Getting Past A Negative Childhood [#14693]

August 20, 2021

Question:

Is there such a concept as “tinok shenishbah”, a “captive child”, with regards to one who suffered from negative experiences from his/her parents, family members, or community? And if yes, what is the person’s avodah (inner work) then?

Answer:

Any concept can be manifest either on a complete level, or on a partial level. For example, a person can either become completely and totally incapable, wounded, or he becomes partially incapable. Death would be an example of being completely incapable, whereas illness is an example of becoming partially incapable. The same thing applies to the concept of tinok shenishbah (the “captive child”). On the total and complete level, a tinok shenishbah is a Jewish child who has been captured by gentiles and is raised like a gentile, with no knowledge of his Judaism. There is also a “partial” level of tinok shenishbah: whether in the external sense, or in the qualitative sense. On a subtler level, every person to some extent is in the category of “tinok shenishbah”, externally and qualitatively speaking.

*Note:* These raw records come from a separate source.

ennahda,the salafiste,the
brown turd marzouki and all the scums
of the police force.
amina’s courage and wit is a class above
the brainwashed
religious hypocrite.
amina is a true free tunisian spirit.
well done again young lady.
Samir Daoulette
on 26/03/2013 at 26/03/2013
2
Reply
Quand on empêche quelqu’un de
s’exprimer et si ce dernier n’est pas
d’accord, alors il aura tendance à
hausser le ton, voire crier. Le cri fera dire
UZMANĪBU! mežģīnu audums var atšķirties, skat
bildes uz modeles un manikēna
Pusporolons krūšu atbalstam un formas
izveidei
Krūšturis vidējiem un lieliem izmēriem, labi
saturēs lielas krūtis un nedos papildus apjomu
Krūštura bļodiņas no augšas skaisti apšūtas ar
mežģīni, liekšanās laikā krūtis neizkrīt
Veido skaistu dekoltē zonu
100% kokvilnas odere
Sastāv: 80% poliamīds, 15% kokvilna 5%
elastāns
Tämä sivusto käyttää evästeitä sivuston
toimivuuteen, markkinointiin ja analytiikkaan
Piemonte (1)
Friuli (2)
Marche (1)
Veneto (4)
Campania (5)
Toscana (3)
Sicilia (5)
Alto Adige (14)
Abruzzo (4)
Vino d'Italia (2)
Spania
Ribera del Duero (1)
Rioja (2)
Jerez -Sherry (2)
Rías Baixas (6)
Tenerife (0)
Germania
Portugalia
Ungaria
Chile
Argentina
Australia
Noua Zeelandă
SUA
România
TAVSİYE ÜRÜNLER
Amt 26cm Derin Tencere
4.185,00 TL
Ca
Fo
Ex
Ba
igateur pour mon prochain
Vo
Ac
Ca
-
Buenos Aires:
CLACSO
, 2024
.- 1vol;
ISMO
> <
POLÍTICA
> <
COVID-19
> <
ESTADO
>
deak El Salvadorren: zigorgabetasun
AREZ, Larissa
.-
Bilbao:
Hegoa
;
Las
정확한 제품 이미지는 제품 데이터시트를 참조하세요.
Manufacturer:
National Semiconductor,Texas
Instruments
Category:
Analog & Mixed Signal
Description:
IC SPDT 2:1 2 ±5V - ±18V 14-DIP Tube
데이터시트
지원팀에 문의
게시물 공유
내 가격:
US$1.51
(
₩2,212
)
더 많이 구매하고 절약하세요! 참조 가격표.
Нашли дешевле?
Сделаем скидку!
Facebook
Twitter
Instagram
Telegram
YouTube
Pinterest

We will provide 3 different ways in how a person can repair the issue [the fact that he is a “tinok shenishbah in the sense that he is a wounded child because of his negative childhood experience]:

1. “Filling in the missing parts”: One should try to fill all of the missing “parts” which he didn’t get in his/her childhood – both in the “amount” of what he/she still needs, as well as in the qualitative sense.

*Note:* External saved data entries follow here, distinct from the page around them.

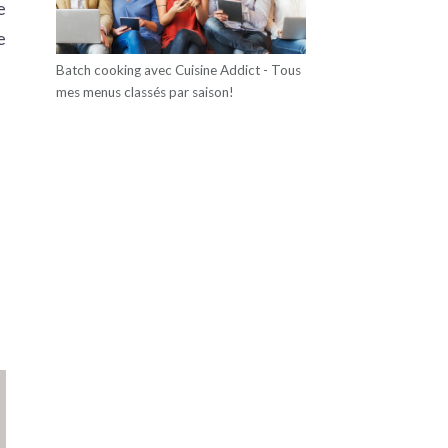
e
e
Batch cooking avec Cuisine Addict - Tous
mes menus classés par saison!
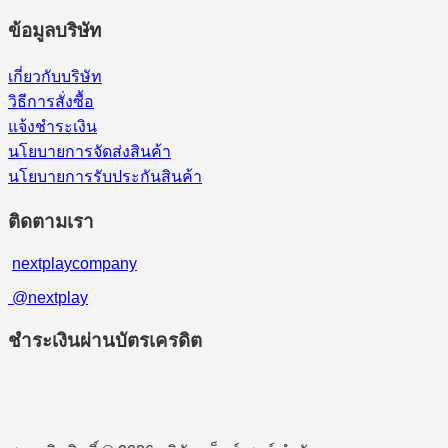
ข้อมูลบริษัท
เกี่ยวกับบริษัท
วิธีการสั่งซื้อ
แจ้งชำระเงิน
นโยบายการจัดส่งสินค้า
นโยบายการรับประกันสินค้า
ติดตามเรา
nextplaycompany
@nextplay
ชำระเงินผ่านบัตรเครดิต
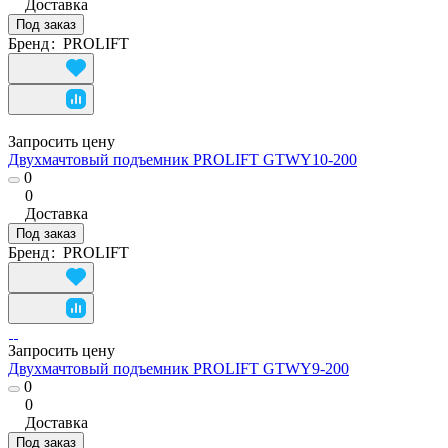
Доставка
Под заказ
Бренд
:
PROLIFT
Запросить цену
Двухмачтовый подъемник PROLIFT GTWY10-200
0
0
Доставка
Под заказ
Бренд
:
PROLIFT
Запросить цену
Двухмачтовый подъемник PROLIFT GTWY9-200
0
0
Доставка
Под заказ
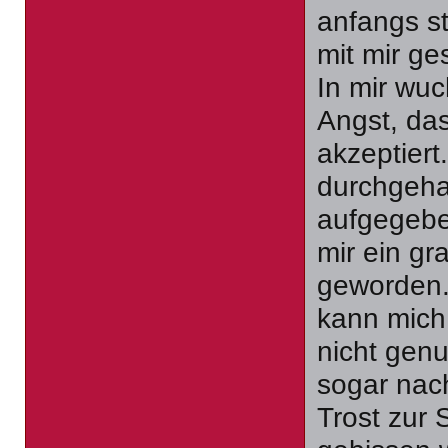
anfangs s
mit mir ge
In mir wu
Angst, da
akzeptier
durchgeha
aufgegebe
mir ein gr
geworden. 
kann mich 
nicht gen
sogar nac
Trost zur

2. “Repairing the experiences”: One should try to “return” to his/her childhood [via the imagination] and “re-experience” all that he remembers from his childhood, with a more inner and more precise perspective than until now.

3. “New beginning”: One can become like a newborn baby, like one who has newly converted to Judaism, like a baal teshuvah (penitent) – by reaching into the deepest place in oneself, and from there, to begin again anew.